─── Çalışma metni ───
Daha önce tanımlanmamış insan genomundaki 900’den fazla bölgeyi proteinle başarıyla ilişkilendiren araştırmacılar, 500’den fazla gen-protein-hastalık bağlantısı buldu.
Hastalığa neden olan proteinlerin belirlenmesi, diyabet gibi hastalıklar için yeni tedaviler bulunmasını sağlayabilir.
Gates Cambridge bursiyeri, Cambridge Üniversitesi doktora öğrencisi Mine Köprülü liderliğindeki yeni araştırma, tip 2 diyabet gibi yaygın, kronik metabolik hastalıklara sebep olabilecek yüzlerce protein belirledi. Dolayısıyla bu proteinler yeni tedaviler geliştirilmesinde yol gösterici olabilecek.
Nature Metabolism‘de yayınlanan çalışma, Medical Research Council (MRC) Epidemiyoloji Birimi, Cambridge Üniversitesi, Londra Queen Mary Üniversitesi’ndeki Precision Healthcare University Research Institute (PHURI) Berlin Institute of Health at Charité (BIH)’den uluslararası bir araştırma ekibi tarafından yürütüldü.
Araştırmacılar, kanımızdaki yaklaşık 3000 proteinin genetik kontrol mekanizmasını ve bunların hastalıklarla ilişkisini çalıştı. Çoğu daha önce tanımlanmamış insan genomundaki 900’den fazla bölgeyi proteinle başarıyla ilişkilendiren araştırmacılar, 500’den fazla gen-protein-hastalık bağlantısı buldu.
Peki bu ne anlama geliyor?
───
__Görev A__:
Protein araştırması metninde "Gates Cambridge bursiyeri, Cambridge" sözlerini içeren yerde başlayıp "yol gösterici olabilecek." sözleriyle biten bölümü, "yüzlerce" yerine "onlarca" koyarak güncelleyin.
__Görev B__:
Protein araştırması metnini son cümlesinden sonrasıyla sürdürün.
─── Veri kesitleri ───
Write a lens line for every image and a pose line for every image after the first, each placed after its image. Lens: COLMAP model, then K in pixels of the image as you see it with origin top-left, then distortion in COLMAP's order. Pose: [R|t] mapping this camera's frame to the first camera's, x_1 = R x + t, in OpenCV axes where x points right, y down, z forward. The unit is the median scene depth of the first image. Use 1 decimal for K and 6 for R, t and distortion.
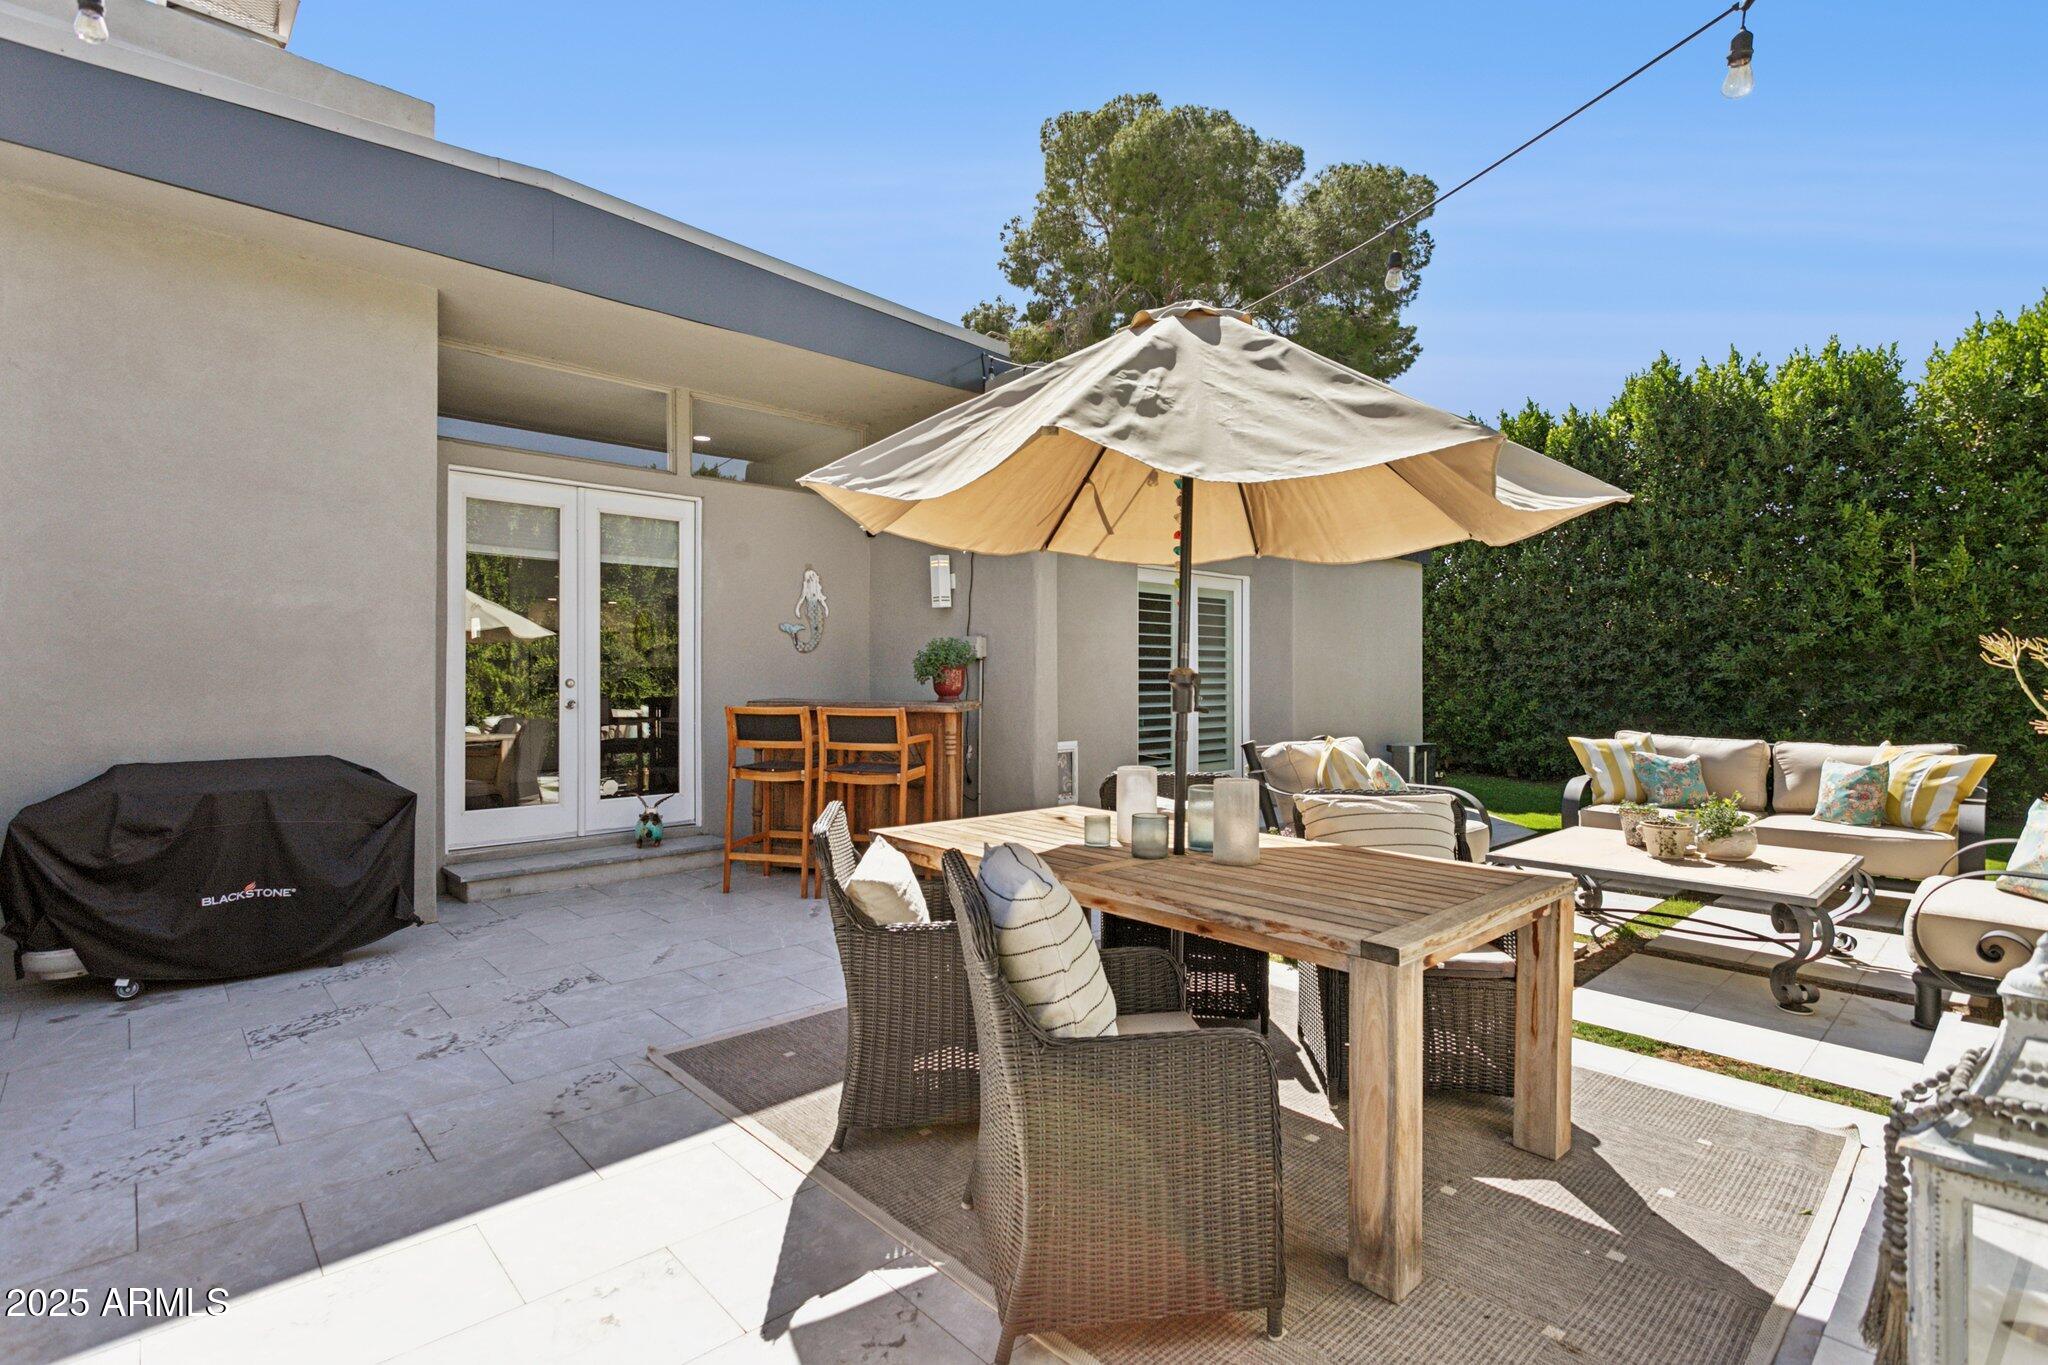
lens RADIAL K [[969.7, 0, 1020.5], [0, 969.7, 679.5], [0, 0, 1]] dist [0.000225, -0.000532]
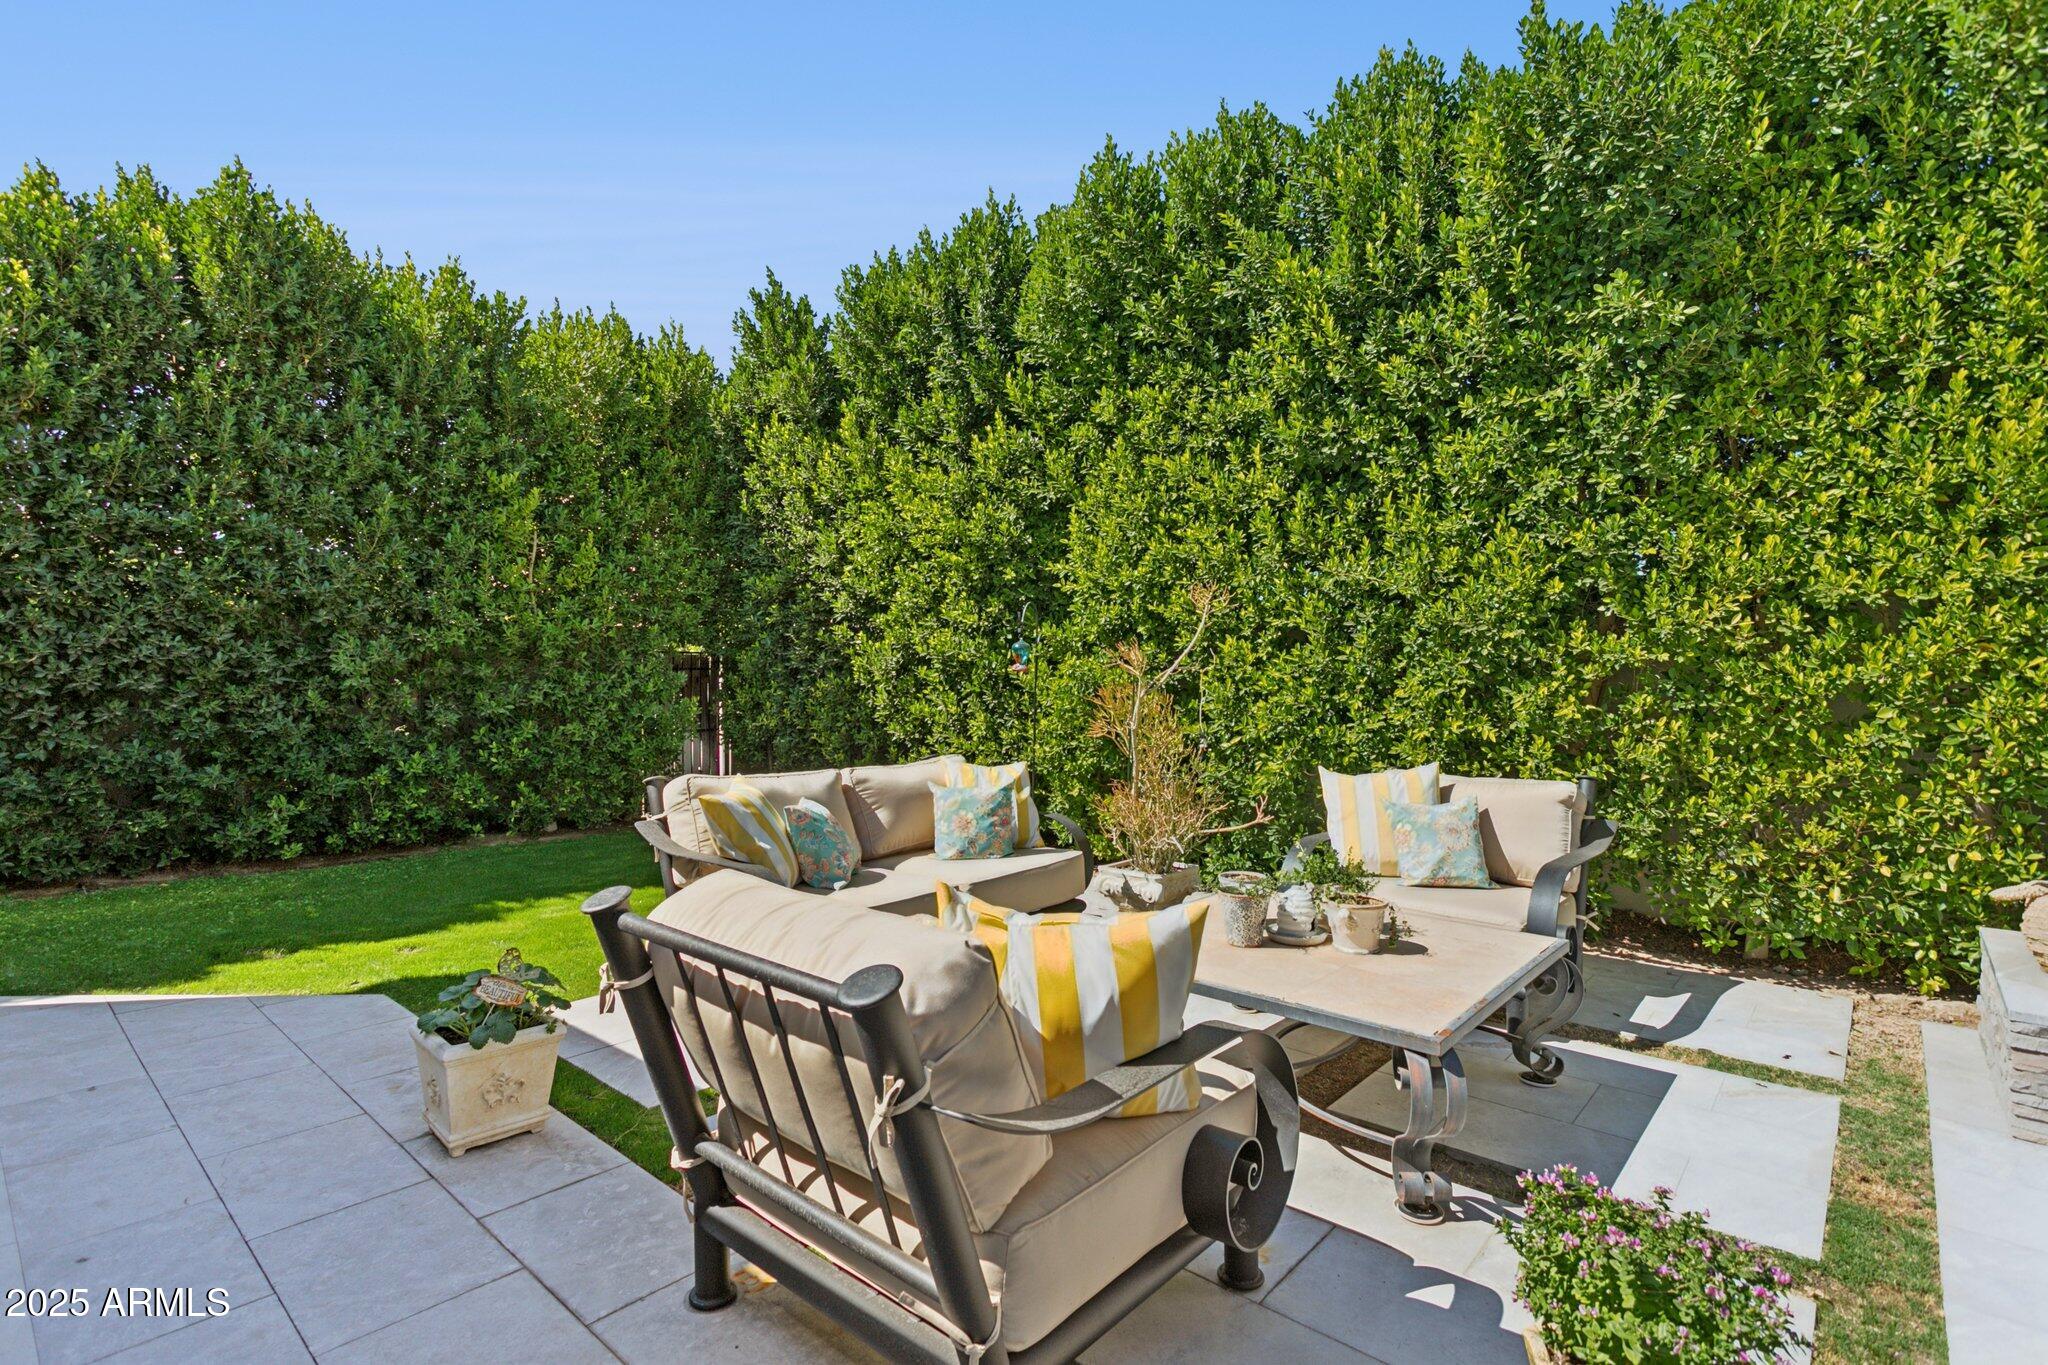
lens RADIAL K [[969.7, 0, 1016.0], [0, 969.7, 679.3], [0, 0, 1]] dist [0.000225, -0.000532]
pose [[-0.086881, 0.000303, 0.996219, 0.001396], [0.004893, 0.999988, 0.000123, -0.014228], [-0.996207, 0.004885, -0.086881, 1.975323]]
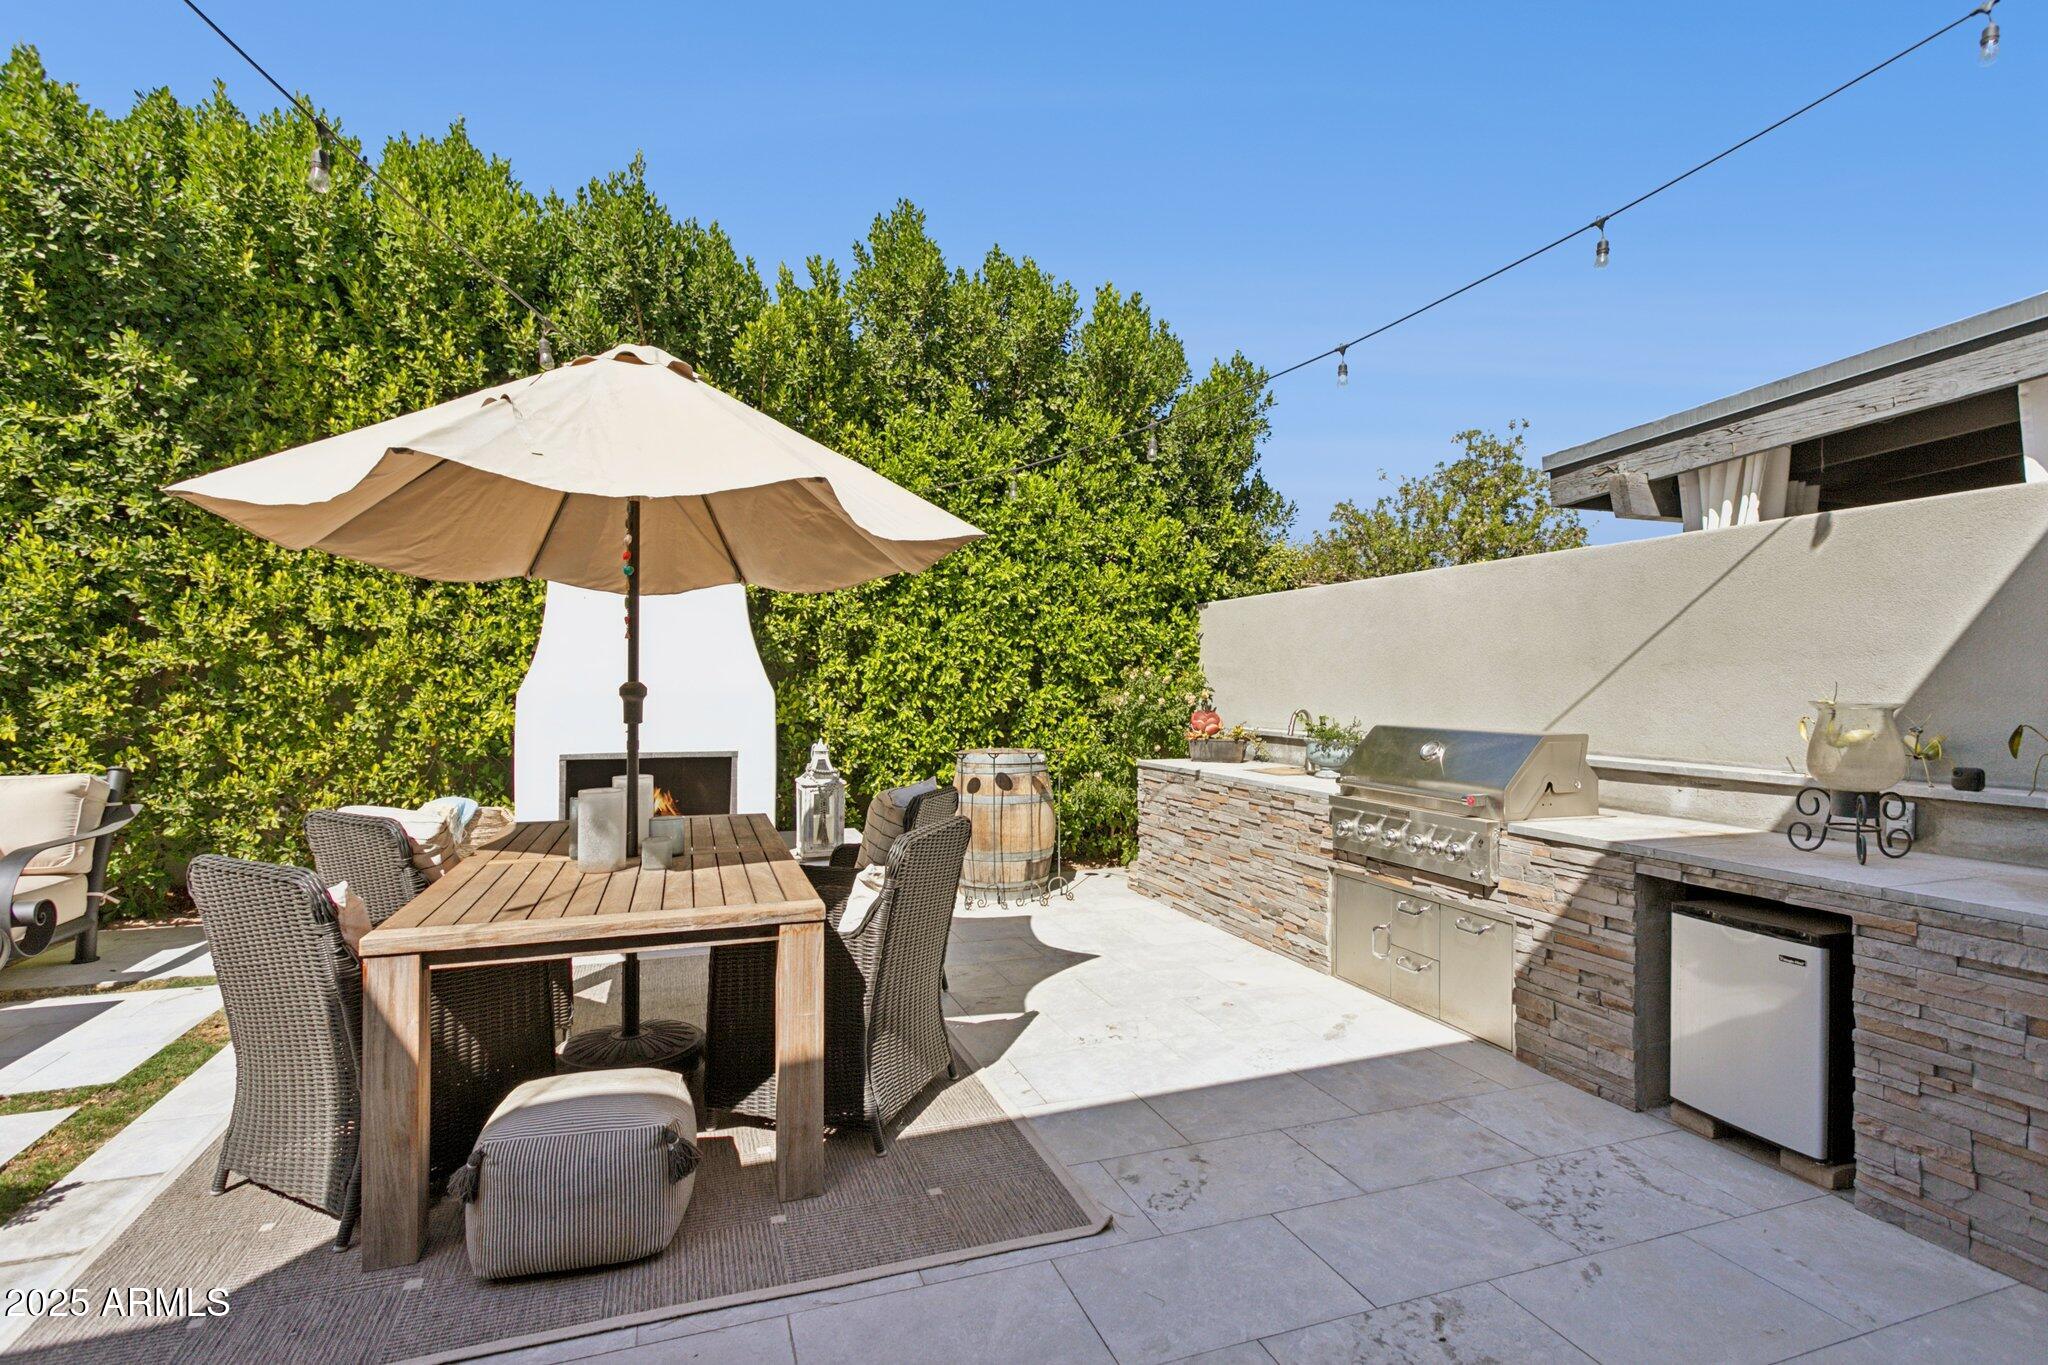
lens RADIAL K [[969.7, 0, 1020.1], [0, 969.7, 682.8], [0, 0, 1]] dist [0.000225, -0.000532]
pose [[-0.918439, -0.003858, 0.395544, -0.675974], [-0.003136, 0.999992, 0.002472, -0.014997], [-0.395550, 0.001030, -0.918444, 1.886201]]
───
__Yanıt alanı A__:
Gates Cambridge bursiyeri, Cambridge Üniversitesi doktora öğrencisi Mine Köprülü liderliğindeki yeni araştırma, tip 2 diyabet gibi yaygın, kronik metabolik hastalıklara sebep olabilecek onlarca protein belirledi. Dolayısıyla bu proteinler yeni tedaviler geliştirilmesinde yol gösterici olabilecek.

__Yanıt alanı B__:
Proteinler insan vücudunun temel fonksiyonel birimleri ve bugün var olan ilaçların en yaygın hedefi olduğu için hastalık riskinde rol oynayan proteinlerin ve onları kontrol eden genetik mekanizmaların belirlenmesi gelecekte daha hedefe yönelik ve daha başarılı tedavi seçeneklerine ışık tutuyor.
Örneğin, ekip ilk kez GRP adı verilen bir hormon düzeyi yüksek olan kişilerin, büyük olasılıkla aşırı kilolu olma şansını azalttığı için tip 2 diyabet geliştirme olasılığının daha düşük olduğunu gösterdi. Bu ‘proteogenomik’ kanıt, GRP’yi diyabetin önlenmesi ve/veya tedavisi için potansiyel bir hedef olarak desteklemektedir.
Araştırmayı yöneten Queen Mary Üniversitesi’ndeki Precision Healthcare University Research Institute (PHURI) direktörü, MRC araştırmacısı ve MRC Epidemiyoloji Birimi’nde program lideri Profesör Claudia Langenberg şunları söyledi: “Genomumuzdaki binlerce bölge farklı hastalıklara yakalanma riskimizi artırdığı tespit edildi, ancak çoğu için bunun neden olduğu konusunda yetersiz bir anlayışa sahibiz.
İnsan kanındaki binlerce proteinı ölçerek ve onlar hakkındaki bilgileri entegre ederek, bu proteinleri kodlayan genler ve birçok farklı hastalık arasında sağlam bağlantılar oluşturabildik. Yaptığımız bu araştırma genetik çalışmaların potansiyel ilaç hedeflerini öngörerek sağlık ve tıp alanının gelişmesine nasıl katkıda bulunabileceğini gösteriyor.’
Deneyimli araştırmacı ve makalede yazar olan Profesör Maik Pietzner, Queen Mary Üniversitesi’ndeki Precision Healthcare University Research Institute (PHURI)’da profesör ve Berlin Institute of Health at Charité (BIH)’de grup lideri, Profesör Maik Pietzner “Ümit verici ek bir örnekte, multipl skleroz (MS)’de olarak bağışıklık hücrelerini hedef alan müdahaleleri destekleyici olarak, hastalıkta rol oynayan DKKL1 adlı bir protein belirledik.
Bu erken aşama sonuçları heyecan verici ve bu tür teknolojilerin sadece hastalıkları daha iyi anlamak için değil aynı zamanda ilaç keşfi için potansiyelini gösteriyor.”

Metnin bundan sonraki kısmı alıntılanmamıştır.